Mundo Ecuestre

Uniendo a los amantes del caballo y la equitación.

Una mala alimentación puede conducir a graves trastornos y comportamientos poco deseables. No siempre es fácil detectar los síntomas. Por ejemplo, los caballos suelen roer la madera de vez en cuando, pero cuando este comportamiento se convierte en hábito es cuando se debe vigilar. Además de los daños materiales evidentes, el caballo puede estropearse los dientes o herirse con una astilla. En muchos casos, esta actitud es fruto del aburrimiento y se suprime al proponer al animal algo en que hincar el diente.

Asimismo, la coprofagia (el hecho de comer las heces) indica insuficiencia en minerales y nutrientes, aunque esta fea costumbre se ha observado también en caballos salvajes. Por último cabe recordar que, debido a su modo de alimentación en la naturaleza, un caballo tiene tendencia a engullir todo lo que se le ofrece. Es por ello esencial mantener las provisiones fuera del alcance del animal.

Por otra parte, el hecho de ser herbívoro no impide que el caballo se adapte también a otros alimentos, como grano, pan, azúcar, galletas para caballos y otras golosinas que se utilizan como recompensa o complemento.

Como animal goloso que es, este tipo de chucherías le hará reaccionar durante el adiestramiento o cuando se le va a buscar al prado. Pero la otra cara de la moneda es que, en exceso, las golosinas pueden perjudicar la salud o fomentar malos hábitos.

Al igual que un niño consentido, el caballo puede acostumbrarse a reclamar imperativamente lo que no es más que un premio y hurgar en los bolsillos, empujar o morder a quien se le acerque. Por tanto, no conviene abusar de las golosinas, siendo a veces una simple caricia una auténtica recompensa.

Alguno de los hábitos que conviene seguir en la alimentación, es conocer que el caballo debe ceñirse a una rutina, y tener en cuenta que éste adopta con rapidez ciertas costumbres, buenas o malas.

En la naturaleza su existencia depende del resto del grupo y las diversas actividades cotidianas se repiten a las mismas horas y sólo varían en función de la estación.

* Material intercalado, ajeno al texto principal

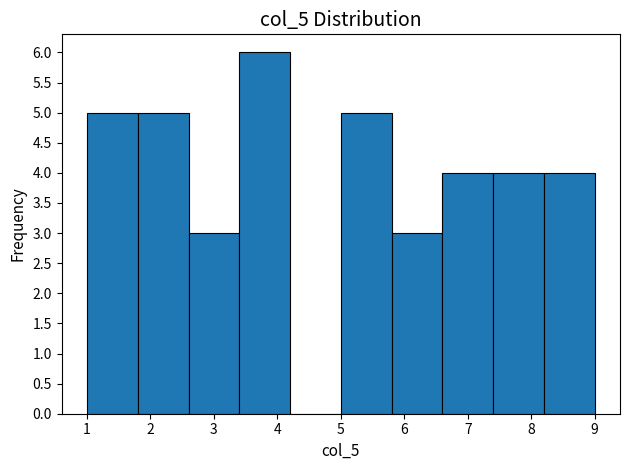

How tall is the bar that spans 1.8 to 2.6 on the x-axis? The values are not printed on the chart, so give them approximately, as read against the axis.

5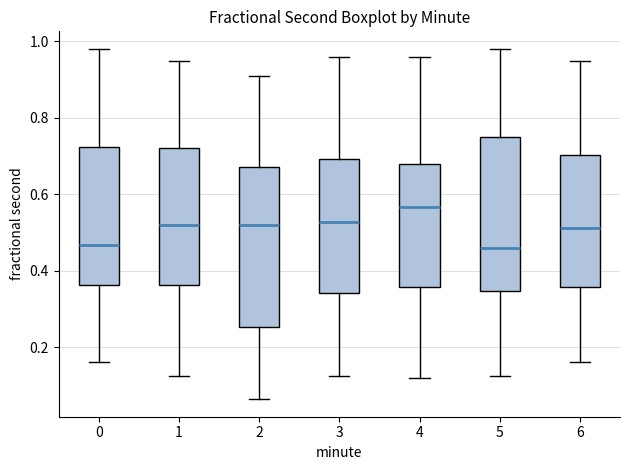

Which box's median line is the highest?

4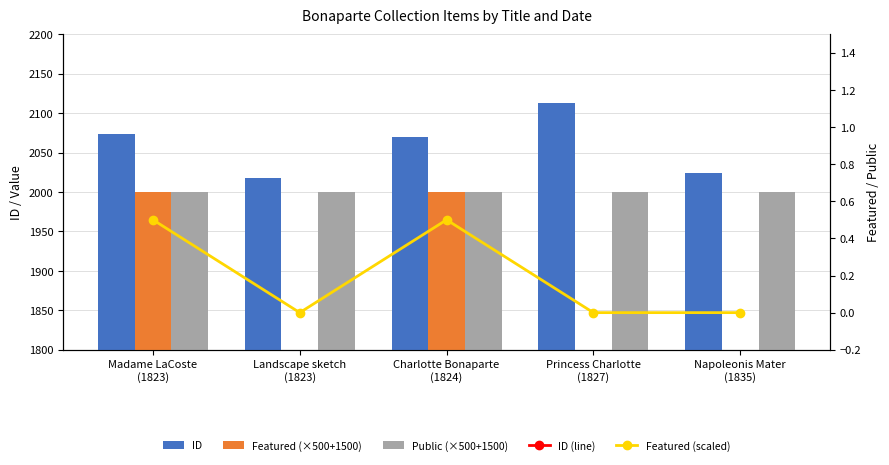

What is the spread (max minus min) of values at Napoleonis Mater
(1835)?

2024.0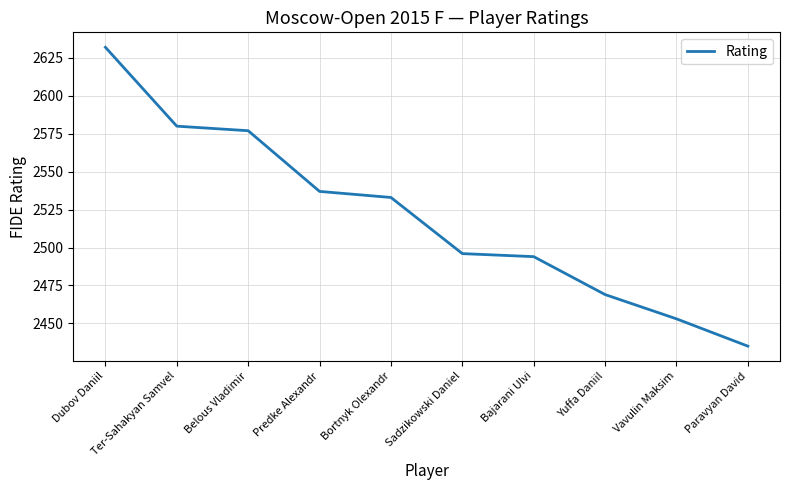

Does the chart have visible grid lines?

Yes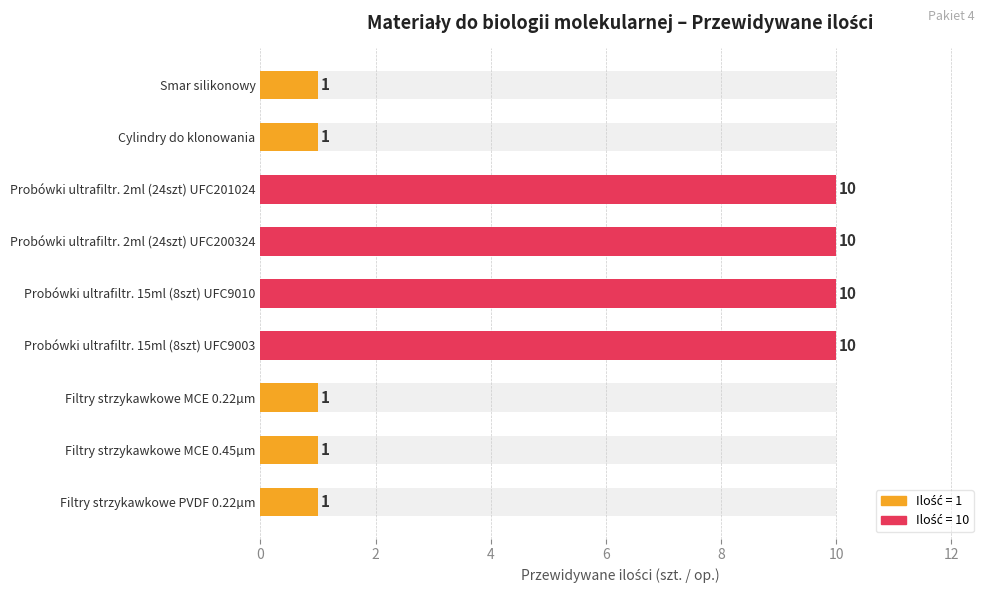

What is the sum of all values?

45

Por ejemplo, en verano el grupo se desplaza en las horas más frescas, descansa de noche y en las horas de más calor y llega al abrevadero cada día al atardecer. El caballo doméstico necesita referencias, más aún cuanto que no dispone siempre de un grupo con el que compartir sus actividades. Aunque tenga siempre forraje, las dos o tres comidas diarias que recibe deben llegar siempre a la misma hora para no perturbarle. Su estómago aprende a esperar la ración de concentrados a ciertas horas y cualquier cambio puede provocar malestar.

Cualquier evolución en el modo de alimentación debe ser progresiva para que el animal tenga tiempo de adaptarse física y mentalmente.